» PROMPT
Give each record below again, without a single difference.

» EXCERPTED DATA

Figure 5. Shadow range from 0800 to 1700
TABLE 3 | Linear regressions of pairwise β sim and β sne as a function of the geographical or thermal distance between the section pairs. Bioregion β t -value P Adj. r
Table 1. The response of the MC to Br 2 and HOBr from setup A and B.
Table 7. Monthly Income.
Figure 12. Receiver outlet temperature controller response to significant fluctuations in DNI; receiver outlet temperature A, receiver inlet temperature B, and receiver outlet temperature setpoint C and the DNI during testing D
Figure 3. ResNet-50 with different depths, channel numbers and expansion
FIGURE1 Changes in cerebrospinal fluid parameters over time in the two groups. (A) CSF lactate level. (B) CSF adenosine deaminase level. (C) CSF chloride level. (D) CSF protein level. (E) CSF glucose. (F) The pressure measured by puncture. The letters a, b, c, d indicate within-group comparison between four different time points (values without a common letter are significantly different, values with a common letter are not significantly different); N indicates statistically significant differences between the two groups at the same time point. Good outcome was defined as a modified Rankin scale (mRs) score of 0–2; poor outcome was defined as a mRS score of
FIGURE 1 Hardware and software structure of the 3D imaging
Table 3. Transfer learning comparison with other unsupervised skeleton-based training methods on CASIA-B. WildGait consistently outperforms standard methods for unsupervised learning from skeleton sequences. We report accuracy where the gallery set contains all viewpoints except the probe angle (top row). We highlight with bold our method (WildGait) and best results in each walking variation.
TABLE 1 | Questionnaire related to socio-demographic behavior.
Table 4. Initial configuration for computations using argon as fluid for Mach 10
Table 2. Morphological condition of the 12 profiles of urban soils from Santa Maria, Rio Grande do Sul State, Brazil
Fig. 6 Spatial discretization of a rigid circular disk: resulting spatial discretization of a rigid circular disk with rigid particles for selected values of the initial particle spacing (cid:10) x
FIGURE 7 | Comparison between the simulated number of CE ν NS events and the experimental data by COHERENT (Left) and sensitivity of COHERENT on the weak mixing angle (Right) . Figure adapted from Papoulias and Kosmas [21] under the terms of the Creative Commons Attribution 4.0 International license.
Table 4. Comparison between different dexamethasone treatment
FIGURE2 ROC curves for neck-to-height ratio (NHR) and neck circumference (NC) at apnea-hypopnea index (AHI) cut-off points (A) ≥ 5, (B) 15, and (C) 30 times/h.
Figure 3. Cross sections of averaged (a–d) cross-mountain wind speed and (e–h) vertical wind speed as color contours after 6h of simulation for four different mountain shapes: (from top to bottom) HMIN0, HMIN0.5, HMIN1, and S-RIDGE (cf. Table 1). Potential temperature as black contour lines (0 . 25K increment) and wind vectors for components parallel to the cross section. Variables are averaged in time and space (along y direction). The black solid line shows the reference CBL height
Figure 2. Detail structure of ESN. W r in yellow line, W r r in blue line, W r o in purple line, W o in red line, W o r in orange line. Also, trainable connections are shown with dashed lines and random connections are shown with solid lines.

» ANSWER BOX
Figure 5. Shadow range from 0800 to 1700
TABLE 3 | Linear regressions of pairwise β sim and β sne as a function of the geographical or thermal distance between the section pairs. Bioregion β t -value P Adj. r
Table 1. The response of the MC to Br 2 and HOBr from setup A and B.
Table 7. Monthly Income.
Figure 12. Receiver outlet temperature controller response to significant fluctuations in DNI; receiver outlet temperature A, receiver inlet temperature B, and receiver outlet temperature setpoint C and the DNI during testing D
Figure 3. ResNet-50 with different depths, channel numbers and expansion
FIGURE1 Changes in cerebrospinal fluid parameters over time in the two groups. (A) CSF lactate level. (B) CSF adenosine deaminase level. (C) CSF chloride level. (D) CSF protein level. (E) CSF glucose. (F) The pressure measured by puncture. The letters a, b, c, d indicate within-group comparison between four different time points (values without a common letter are significantly different, values with a common letter are not significantly different); N indicates statistically significant differences between the two groups at the same time point. Good outcome was defined as a modified Rankin scale (mRs) score of 0–2; poor outcome was defined as a mRS score of
FIGURE 1 Hardware and software structure of the 3D imaging
Table 3. Transfer learning comparison with other unsupervised skeleton-based training methods on CASIA-B. WildGait consistently outperforms standard methods for unsupervised learning from skeleton sequences. We report accuracy where the gallery set contains all viewpoints except the probe angle (top row). We highlight with bold our method (WildGait) and best results in each walking variation.
TABLE 1 | Questionnaire related to socio-demographic behavior.
Table 4. Initial configuration for computations using argon as fluid for Mach 10
Table 2. Morphological condition of the 12 profiles of urban soils from Santa Maria, Rio Grande do Sul State, Brazil
Fig. 6 Spatial discretization of a rigid circular disk: resulting spatial discretization of a rigid circular disk with rigid particles for selected values of the initial particle spacing (cid:10) x
FIGURE 7 | Comparison between the simulated number of CE ν NS events and the experimental data by COHERENT (Left) and sensitivity of COHERENT on the weak mixing angle (Right) . Figure adapted from Papoulias and Kosmas [21] under the terms of the Creative Commons Attribution 4.0 International license.
Table 4. Comparison between different dexamethasone treatment
FIGURE2 ROC curves for neck-to-height ratio (NHR) and neck circumference (NC) at apnea-hypopnea index (AHI) cut-off points (A) ≥ 5, (B) 15, and (C) 30 times/h.
Figure 3. Cross sections of averaged (a–d) cross-mountain wind speed and (e–h) vertical wind speed as color contours after 6h of simulation for four different mountain shapes: (from top to bottom) HMIN0, HMIN0.5, HMIN1, and S-RIDGE (cf. Table 1). Potential temperature as black contour lines (0 . 25K increment) and wind vectors for components parallel to the cross section. Variables are averaged in time and space (along y direction). The black solid line shows the reference CBL height
Figure 2. Detail structure of ESN. W r in yellow line, W r r in blue line, W r o in purple line, W o in red line, W o r in orange line. Also, trainable connections are shown with dashed lines and random connections are shown with solid lines.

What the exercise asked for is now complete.